A faithful copy of all the data below, please; leave no line out.
*** Records provided Section Begins ***
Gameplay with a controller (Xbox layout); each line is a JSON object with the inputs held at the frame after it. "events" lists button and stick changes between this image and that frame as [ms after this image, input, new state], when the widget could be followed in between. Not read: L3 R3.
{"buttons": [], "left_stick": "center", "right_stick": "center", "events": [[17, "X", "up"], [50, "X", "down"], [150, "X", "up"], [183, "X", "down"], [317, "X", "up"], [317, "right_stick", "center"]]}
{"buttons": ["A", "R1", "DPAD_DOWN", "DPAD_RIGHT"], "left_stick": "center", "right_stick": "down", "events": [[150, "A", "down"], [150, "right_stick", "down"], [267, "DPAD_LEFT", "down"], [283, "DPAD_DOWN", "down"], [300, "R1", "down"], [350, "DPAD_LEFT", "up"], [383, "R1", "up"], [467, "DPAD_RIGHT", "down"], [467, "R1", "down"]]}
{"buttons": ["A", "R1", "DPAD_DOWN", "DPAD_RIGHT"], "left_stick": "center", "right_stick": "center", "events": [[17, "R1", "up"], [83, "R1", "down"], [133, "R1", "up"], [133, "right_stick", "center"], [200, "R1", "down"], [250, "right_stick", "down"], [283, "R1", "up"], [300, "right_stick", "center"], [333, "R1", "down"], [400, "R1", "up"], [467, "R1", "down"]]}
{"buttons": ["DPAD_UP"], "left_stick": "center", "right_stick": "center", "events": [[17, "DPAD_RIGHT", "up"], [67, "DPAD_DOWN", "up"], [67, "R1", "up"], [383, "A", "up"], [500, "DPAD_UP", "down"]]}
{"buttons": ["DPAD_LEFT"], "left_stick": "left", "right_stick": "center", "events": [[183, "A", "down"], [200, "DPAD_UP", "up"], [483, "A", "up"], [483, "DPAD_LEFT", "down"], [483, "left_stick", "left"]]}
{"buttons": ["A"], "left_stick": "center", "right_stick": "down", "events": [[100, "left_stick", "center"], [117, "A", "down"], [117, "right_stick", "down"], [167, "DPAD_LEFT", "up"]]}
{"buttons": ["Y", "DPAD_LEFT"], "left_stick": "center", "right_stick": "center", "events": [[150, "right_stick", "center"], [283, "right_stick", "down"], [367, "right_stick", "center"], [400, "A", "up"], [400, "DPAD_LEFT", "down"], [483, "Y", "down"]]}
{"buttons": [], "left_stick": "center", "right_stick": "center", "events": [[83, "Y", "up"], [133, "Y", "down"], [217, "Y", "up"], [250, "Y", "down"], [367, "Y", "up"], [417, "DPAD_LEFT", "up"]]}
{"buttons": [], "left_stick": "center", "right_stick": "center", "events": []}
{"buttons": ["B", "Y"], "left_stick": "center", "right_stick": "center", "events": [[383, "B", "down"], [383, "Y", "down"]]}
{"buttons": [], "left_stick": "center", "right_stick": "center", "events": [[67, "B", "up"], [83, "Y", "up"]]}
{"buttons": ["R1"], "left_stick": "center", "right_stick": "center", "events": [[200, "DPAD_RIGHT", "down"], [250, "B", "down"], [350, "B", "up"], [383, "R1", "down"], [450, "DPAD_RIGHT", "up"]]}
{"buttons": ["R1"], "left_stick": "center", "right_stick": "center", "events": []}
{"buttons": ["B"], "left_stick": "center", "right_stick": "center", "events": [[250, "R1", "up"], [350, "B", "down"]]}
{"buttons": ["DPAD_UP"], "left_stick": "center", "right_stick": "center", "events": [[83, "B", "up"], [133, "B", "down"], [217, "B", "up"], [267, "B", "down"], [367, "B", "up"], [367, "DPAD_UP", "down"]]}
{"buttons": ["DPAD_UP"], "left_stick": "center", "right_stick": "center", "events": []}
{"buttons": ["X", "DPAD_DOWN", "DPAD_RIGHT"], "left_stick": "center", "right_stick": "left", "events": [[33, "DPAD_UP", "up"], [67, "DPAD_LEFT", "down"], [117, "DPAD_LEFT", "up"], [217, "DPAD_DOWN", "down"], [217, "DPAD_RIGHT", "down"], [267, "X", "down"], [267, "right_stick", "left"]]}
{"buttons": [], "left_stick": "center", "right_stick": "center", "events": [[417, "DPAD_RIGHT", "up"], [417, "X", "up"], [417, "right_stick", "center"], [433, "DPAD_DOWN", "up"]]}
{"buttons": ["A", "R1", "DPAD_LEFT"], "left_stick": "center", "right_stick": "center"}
*** Records provided Section Ends ***
- Answer space:
Gameplay with a controller (Xbox layout); each line is a JSON object with the inputs held at the frame after it. "events" lists button and stick changes between this image and that frame as [ms after this image, input, new state], when the widget could be followed in between. Not read: L3 R3.
{"buttons": [], "left_stick": "center", "right_stick": "center", "events": [[17, "X", "up"], [50, "X", "down"], [150, "X", "up"], [183, "X", "down"], [317, "X", "up"], [317, "right_stick", "center"]]}
{"buttons": ["A", "R1", "DPAD_DOWN", "DPAD_RIGHT"], "left_stick": "center", "right_stick": "down", "events": [[150, "A", "down"], [150, "right_stick", "down"], [267, "DPAD_LEFT", "down"], [283, "DPAD_DOWN", "down"], [300, "R1", "down"], [350, "DPAD_LEFT", "up"], [383, "R1", "up"], [467, "DPAD_RIGHT", "down"], [467, "R1", "down"]]}
{"buttons": ["A", "R1", "DPAD_DOWN", "DPAD_RIGHT"], "left_stick": "center", "right_stick": "center", "events": [[17, "R1", "up"], [83, "R1", "down"], [133, "R1", "up"], [133, "right_stick", "center"], [200, "R1", "down"], [250, "right_stick", "down"], [283, "R1", "up"], [300, "right_stick", "center"], [333, "R1", "down"], [400, "R1", "up"], [467, "R1", "down"]]}
{"buttons": ["DPAD_UP"], "left_stick": "center", "right_stick": "center", "events": [[17, "DPAD_RIGHT", "up"], [67, "DPAD_DOWN", "up"], [67, "R1", "up"], [383, "A", "up"], [500, "DPAD_UP", "down"]]}
{"buttons": ["DPAD_LEFT"], "left_stick": "left", "right_stick": "center", "events": [[183, "A", "down"], [200, "DPAD_UP", "up"], [483, "A", "up"], [483, "DPAD_LEFT", "down"], [483, "left_stick", "left"]]}
{"buttons": ["A"], "left_stick": "center", "right_stick": "down", "events": [[100, "left_stick", "center"], [117, "A", "down"], [117, "right_stick", "down"], [167, "DPAD_LEFT", "up"]]}
{"buttons": ["Y", "DPAD_LEFT"], "left_stick": "center", "right_stick": "center", "events": [[150, "right_stick", "center"], [283, "right_stick", "down"], [367, "right_stick", "center"], [400, "A", "up"], [400, "DPAD_LEFT", "down"], [483, "Y", "down"]]}
{"buttons": [], "left_stick": "center", "right_stick": "center", "events": [[83, "Y", "up"], [133, "Y", "down"], [217, "Y", "up"], [250, "Y", "down"], [367, "Y", "up"], [417, "DPAD_LEFT", "up"]]}
{"buttons": [], "left_stick": "center", "right_stick": "center", "events": []}
{"buttons": ["B", "Y"], "left_stick": "center", "right_stick": "center", "events": [[383, "B", "down"], [383, "Y", "down"]]}
{"buttons": [], "left_stick": "center", "right_stick": "center", "events": [[67, "B", "up"], [83, "Y", "up"]]}
{"buttons": ["R1"], "left_stick": "center", "right_stick": "center", "events": [[200, "DPAD_RIGHT", "down"], [250, "B", "down"], [350, "B", "up"], [383, "R1", "down"], [450, "DPAD_RIGHT", "up"]]}
{"buttons": ["R1"], "left_stick": "center", "right_stick": "center", "events": []}
{"buttons": ["B"], "left_stick": "center", "right_stick": "center", "events": [[250, "R1", "up"], [350, "B", "down"]]}
{"buttons": ["DPAD_UP"], "left_stick": "center", "right_stick": "center", "events": [[83, "B", "up"], [133, "B", "down"], [217, "B", "up"], [267, "B", "down"], [367, "B", "up"], [367, "DPAD_UP", "down"]]}
{"buttons": ["DPAD_UP"], "left_stick": "center", "right_stick": "center", "events": []}
{"buttons": ["X", "DPAD_DOWN", "DPAD_RIGHT"], "left_stick": "center", "right_stick": "left", "events": [[33, "DPAD_UP", "up"], [67, "DPAD_LEFT", "down"], [117, "DPAD_LEFT", "up"], [217, "DPAD_DOWN", "down"], [217, "DPAD_RIGHT", "down"], [267, "X", "down"], [267, "right_stick", "left"]]}
{"buttons": [], "left_stick": "center", "right_stick": "center", "events": [[417, "DPAD_RIGHT", "up"], [417, "X", "up"], [417, "right_stick", "center"], [433, "DPAD_DOWN", "up"]]}
{"buttons": ["A", "R1", "DPAD_LEFT"], "left_stick": "center", "right_stick": "center"}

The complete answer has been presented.